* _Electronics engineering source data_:
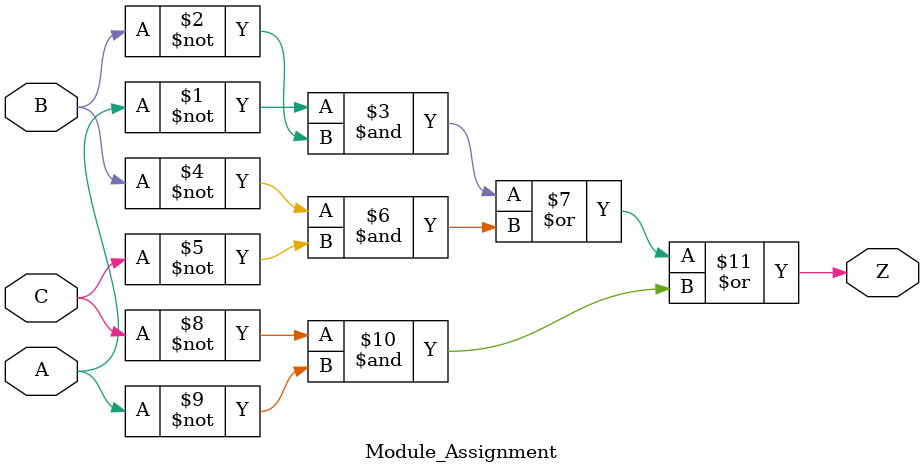
<source format=v>
`timescale 1ns / 1ps


module Module_Assignment(
input A, B, C,  
    output Z        
);
    assign Z = (~A & ~B) | (~B & ~C) | (~C & ~A); 
endmodule
</source>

* _ABOUT THIS EXERCISE_:
Write the entries out in full and exactly, omitting every picture.

* _RESULT_:
<source format=v>
`timescale 1ns / 1ps


module Module_Assignment(
input A, B, C,  
    output Z        
);
    assign Z = (~A & ~B) | (~B & ~C) | (~C & ~A); 
endmodule
</source>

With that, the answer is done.